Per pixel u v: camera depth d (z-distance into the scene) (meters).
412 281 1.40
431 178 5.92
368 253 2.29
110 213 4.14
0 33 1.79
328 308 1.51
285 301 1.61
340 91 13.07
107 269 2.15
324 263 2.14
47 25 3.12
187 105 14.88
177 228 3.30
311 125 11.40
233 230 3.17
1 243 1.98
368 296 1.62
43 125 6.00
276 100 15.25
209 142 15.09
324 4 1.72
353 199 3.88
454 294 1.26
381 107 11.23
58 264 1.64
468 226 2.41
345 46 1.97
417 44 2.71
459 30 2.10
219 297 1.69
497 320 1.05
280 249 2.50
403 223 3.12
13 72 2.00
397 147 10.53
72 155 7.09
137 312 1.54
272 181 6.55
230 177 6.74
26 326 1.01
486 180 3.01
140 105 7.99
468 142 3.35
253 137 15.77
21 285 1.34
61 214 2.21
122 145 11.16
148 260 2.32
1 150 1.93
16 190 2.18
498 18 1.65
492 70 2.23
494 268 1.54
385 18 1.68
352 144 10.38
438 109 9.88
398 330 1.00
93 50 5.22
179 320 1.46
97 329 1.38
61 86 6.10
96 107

Problem to solve >> In this exercise, reproduce each line above exactly.

Written answer >>
Per pixel u v: camera depth d (z-distance into the scene) (meters).
412 281 1.40
431 178 5.92
368 253 2.29
110 213 4.14
0 33 1.79
328 308 1.51
285 301 1.61
340 91 13.07
107 269 2.15
324 263 2.14
47 25 3.12
187 105 14.88
177 228 3.30
311 125 11.40
233 230 3.17
1 243 1.98
368 296 1.62
43 125 6.00
276 100 15.25
209 142 15.09
324 4 1.72
353 199 3.88
454 294 1.26
381 107 11.23
58 264 1.64
468 226 2.41
345 46 1.97
417 44 2.71
459 30 2.10
219 297 1.69
497 320 1.05
280 249 2.50
403 223 3.12
13 72 2.00
397 147 10.53
72 155 7.09
137 312 1.54
272 181 6.55
230 177 6.74
26 326 1.01
486 180 3.01
140 105 7.99
468 142 3.35
253 137 15.77
21 285 1.34
61 214 2.21
122 145 11.16
148 260 2.32
1 150 1.93
16 190 2.18
498 18 1.65
492 70 2.23
494 268 1.54
385 18 1.68
352 144 10.38
438 109 9.88
398 330 1.00
93 50 5.22
179 320 1.46
97 329 1.38
61 86 6.10
96 107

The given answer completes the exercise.